WORK TO BE COMPLETED → Show each line of the listing below that contains the string "GitHub".

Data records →
>>>

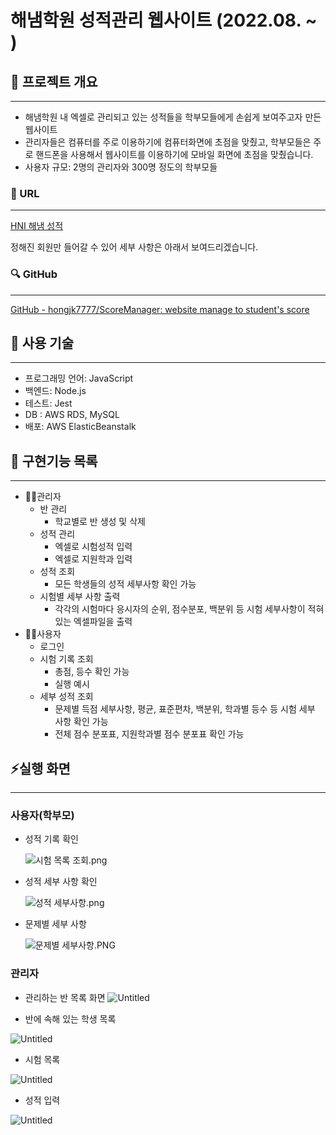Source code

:# 해냄학원 성적관리 웹사이트 (2022.08. ~ )

## 📖 프로젝트 개요

---

- 해냄학원 내 엑셀로 관리되고 있는 성적들을 학부모들에게 손쉽게 보여주고자 만든 웹사이트
- 관리자들은 컴퓨터를 주로 이용하기에 컴퓨터화면에 초점을 맞췄고, 학부모들은 주로 핸드폰을 사용해서 웹사이트를 이용하기에 모바일 화면에 초점을 맞췄습니다.
- 사용자 규모: 2명의 관리자와 300명 정도의 학부모들

### **🔗** URL

---

[HNI 해냄 성적](http://www.doiteduscore.com)

정해진 회원만 들어갈 수 있어 
세부 사항은 아래서 보여드리겠습니다.

### 🔍 GitHub

---

[GitHub - hongjk7777/ScoreManager: website manage to student's score](https://github.com/hongjk7777/ScoreManager)

## 🔨 사용 기술

---
* 프로그래밍 언어: JavaScript
* 백엔드: Node.js
* 테스트: Jest
* DB : AWS RDS, MySQL
* 배포: AWS ElasticBeanstalk


## 📃 구현기능 목록

 

---

- 👨‍💻관리자
    - 반 관리
        - 학교별로 반 생성 및 삭제
    - 성적 관리
        - 엑셀로 시험성적 입력
        - 엑셀로 지원학과 입력
    - 성적 조회
        - 모든 학생들의 성적 세부사항 확인 가능
    - 시험별 세부 사항 출력
        - 각각의 시험마다 응시자의 순위, 점수분포, 백분위 등 시험 세부사항이 적혀있는 엑셀파일을 출력
- 🙍‍♂️사용자
    - 로그인
    - 시험 기록 조회
        - 총점, 등수 확인 가능
        - 실행 예시
    - 세부 성적 조회
        - 문제별 득점 세부사항, 평균, 표준편차, 백분위, 학과별 등수 등 시험 세부 사항 확인 가능
        - 전체 점수 분포표, 지원학과별 점수 분포표 확인 가능

## ⚡실행 화면

---

### 사용자(학부모)

- 성적 기록 확인
    
    ![시험 목록 조회.png](./readmeImg/examList.png)
    

- 성적 세부 사항 확인
    
    ![성적 세부사항.png](./readmeImg/examInfo.png)
    

- 문제별 세부 사항

    ![문제별 세부사항.PNG](./readmeImg/problemInfo.png)

### 관리자

- 관리하는 반 목록 화면
![Untitled](./readmeImg/classList.png)

- 반에 속해 있는 학생 목록

![Untitled](./readmeImg/userList.png)

- 시험 목록

![Untitled](./readmeImg/adminExamList.png)

- 성적 입력

![Untitled](./readmeImg/examInput.png)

<<<

RESULT →
### 🔍 GitHub
[GitHub - hongjk7777/ScoreManager: website manage to student's score](https://github.com/hongjk7777/ScoreManager)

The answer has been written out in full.